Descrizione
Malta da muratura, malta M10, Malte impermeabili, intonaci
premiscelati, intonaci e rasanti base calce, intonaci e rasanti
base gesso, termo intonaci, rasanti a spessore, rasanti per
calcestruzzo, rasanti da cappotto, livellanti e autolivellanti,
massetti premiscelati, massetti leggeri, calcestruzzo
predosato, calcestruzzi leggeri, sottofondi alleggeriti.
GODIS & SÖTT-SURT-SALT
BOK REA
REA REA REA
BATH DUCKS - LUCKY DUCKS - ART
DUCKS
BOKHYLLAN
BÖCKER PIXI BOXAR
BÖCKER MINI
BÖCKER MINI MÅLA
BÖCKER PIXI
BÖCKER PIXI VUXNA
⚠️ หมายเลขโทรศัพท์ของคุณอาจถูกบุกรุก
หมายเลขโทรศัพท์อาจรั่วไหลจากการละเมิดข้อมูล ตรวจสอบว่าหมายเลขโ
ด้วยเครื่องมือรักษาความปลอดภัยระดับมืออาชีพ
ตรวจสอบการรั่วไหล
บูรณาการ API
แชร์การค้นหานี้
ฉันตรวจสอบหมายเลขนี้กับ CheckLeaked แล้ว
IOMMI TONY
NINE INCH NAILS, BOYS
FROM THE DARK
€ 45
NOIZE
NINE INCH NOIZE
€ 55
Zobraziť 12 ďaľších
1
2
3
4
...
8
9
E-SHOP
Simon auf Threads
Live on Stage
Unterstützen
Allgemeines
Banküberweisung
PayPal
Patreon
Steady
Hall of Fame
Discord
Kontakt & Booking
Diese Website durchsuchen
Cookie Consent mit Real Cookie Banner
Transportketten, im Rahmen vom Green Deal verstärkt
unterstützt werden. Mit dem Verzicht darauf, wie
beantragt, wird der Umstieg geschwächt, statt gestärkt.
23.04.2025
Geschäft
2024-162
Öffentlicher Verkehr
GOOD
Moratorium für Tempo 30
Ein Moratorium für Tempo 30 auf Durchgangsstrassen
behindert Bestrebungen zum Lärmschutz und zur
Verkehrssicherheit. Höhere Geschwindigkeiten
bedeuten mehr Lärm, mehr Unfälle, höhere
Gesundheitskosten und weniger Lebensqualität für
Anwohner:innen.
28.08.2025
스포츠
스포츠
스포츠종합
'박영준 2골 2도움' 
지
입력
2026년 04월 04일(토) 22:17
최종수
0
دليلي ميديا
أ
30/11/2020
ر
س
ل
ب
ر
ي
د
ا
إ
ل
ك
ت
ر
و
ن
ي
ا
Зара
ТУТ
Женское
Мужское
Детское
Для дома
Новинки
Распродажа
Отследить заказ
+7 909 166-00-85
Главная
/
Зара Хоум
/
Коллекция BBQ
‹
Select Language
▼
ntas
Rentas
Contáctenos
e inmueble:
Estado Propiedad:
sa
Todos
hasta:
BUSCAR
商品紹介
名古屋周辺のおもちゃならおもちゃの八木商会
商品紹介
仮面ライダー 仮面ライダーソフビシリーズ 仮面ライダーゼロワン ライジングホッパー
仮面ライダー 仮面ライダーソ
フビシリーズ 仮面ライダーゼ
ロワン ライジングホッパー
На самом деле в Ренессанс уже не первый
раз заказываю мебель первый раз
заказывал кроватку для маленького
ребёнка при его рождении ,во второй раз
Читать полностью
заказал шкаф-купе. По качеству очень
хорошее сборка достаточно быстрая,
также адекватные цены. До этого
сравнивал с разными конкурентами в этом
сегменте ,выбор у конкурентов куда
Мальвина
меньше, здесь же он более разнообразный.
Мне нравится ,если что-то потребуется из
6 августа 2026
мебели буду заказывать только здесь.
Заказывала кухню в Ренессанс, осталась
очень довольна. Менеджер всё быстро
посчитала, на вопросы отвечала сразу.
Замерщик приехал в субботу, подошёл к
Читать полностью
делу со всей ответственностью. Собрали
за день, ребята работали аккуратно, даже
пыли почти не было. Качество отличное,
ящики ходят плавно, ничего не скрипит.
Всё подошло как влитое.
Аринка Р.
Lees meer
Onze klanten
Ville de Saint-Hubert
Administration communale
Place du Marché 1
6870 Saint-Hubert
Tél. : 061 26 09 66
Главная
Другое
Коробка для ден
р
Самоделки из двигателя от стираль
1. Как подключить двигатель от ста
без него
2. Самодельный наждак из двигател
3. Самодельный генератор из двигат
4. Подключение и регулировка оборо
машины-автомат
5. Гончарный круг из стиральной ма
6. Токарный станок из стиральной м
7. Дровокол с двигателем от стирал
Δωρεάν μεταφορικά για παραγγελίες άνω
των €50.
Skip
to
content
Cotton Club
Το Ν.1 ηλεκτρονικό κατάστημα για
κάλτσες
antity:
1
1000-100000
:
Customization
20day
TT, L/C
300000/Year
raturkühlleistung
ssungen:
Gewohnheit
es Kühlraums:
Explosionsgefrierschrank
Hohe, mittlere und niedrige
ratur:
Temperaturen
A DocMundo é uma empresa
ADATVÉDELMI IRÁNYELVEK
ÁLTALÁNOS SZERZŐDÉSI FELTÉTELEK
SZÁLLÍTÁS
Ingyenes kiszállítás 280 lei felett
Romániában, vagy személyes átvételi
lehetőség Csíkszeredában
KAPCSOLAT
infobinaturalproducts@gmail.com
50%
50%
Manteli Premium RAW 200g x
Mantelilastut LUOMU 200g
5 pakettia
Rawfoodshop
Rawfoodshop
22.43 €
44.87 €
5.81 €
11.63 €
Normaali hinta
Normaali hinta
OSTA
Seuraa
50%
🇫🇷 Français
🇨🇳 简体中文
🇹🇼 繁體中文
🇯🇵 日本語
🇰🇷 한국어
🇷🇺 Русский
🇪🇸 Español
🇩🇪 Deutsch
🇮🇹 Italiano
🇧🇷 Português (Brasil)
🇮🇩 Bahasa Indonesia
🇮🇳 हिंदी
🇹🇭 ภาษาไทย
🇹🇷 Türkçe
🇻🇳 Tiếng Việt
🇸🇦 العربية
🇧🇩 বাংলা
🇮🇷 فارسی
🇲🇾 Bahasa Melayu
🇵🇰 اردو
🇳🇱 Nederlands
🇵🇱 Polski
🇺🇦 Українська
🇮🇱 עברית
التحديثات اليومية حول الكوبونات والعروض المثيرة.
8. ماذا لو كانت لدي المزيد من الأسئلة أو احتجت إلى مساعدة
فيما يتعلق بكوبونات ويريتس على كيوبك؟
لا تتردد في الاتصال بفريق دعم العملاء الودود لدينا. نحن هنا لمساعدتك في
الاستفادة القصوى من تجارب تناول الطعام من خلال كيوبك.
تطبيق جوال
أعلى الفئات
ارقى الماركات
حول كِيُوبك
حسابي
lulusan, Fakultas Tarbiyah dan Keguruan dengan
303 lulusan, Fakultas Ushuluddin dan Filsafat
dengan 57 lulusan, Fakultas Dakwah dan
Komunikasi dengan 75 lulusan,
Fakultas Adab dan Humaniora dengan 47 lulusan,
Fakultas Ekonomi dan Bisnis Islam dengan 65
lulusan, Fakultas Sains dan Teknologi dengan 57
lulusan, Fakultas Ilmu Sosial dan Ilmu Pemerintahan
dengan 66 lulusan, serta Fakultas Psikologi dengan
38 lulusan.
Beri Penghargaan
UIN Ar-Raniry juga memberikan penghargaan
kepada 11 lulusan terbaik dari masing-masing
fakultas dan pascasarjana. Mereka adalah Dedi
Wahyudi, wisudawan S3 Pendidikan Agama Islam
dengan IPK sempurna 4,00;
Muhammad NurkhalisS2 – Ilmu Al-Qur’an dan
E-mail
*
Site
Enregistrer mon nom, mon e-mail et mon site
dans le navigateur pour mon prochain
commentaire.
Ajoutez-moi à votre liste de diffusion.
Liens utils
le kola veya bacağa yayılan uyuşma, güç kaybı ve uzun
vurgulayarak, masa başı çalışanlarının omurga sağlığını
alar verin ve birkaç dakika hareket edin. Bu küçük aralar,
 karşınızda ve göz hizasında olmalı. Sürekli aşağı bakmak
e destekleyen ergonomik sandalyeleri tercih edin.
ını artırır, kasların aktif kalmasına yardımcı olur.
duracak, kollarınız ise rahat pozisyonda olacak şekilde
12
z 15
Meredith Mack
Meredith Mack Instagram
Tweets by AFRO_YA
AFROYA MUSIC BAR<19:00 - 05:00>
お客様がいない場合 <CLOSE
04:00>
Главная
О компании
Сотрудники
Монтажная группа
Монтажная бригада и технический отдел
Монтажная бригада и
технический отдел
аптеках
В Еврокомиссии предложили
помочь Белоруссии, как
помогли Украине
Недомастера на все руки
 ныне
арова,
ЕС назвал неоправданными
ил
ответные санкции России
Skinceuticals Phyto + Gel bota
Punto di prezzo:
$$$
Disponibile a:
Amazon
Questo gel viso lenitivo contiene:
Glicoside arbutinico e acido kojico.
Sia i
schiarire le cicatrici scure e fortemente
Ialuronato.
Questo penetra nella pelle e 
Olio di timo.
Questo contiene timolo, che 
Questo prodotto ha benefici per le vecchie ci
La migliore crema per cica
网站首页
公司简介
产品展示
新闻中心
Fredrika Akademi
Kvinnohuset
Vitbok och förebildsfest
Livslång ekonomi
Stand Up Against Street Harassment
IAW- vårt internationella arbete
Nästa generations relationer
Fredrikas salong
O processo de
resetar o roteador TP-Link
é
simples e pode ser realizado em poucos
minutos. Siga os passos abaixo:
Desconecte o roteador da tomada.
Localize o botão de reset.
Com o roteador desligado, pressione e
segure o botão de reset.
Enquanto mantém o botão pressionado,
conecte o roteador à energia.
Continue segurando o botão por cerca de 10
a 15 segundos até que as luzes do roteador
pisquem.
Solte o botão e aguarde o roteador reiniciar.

• • •

▶ [What you need to do]: Show every line from the entries that includes the word "PIXI".

▶ [Your solution]:
BÖCKER PIXI BOXAR
BÖCKER PIXI
BÖCKER PIXI VUXNA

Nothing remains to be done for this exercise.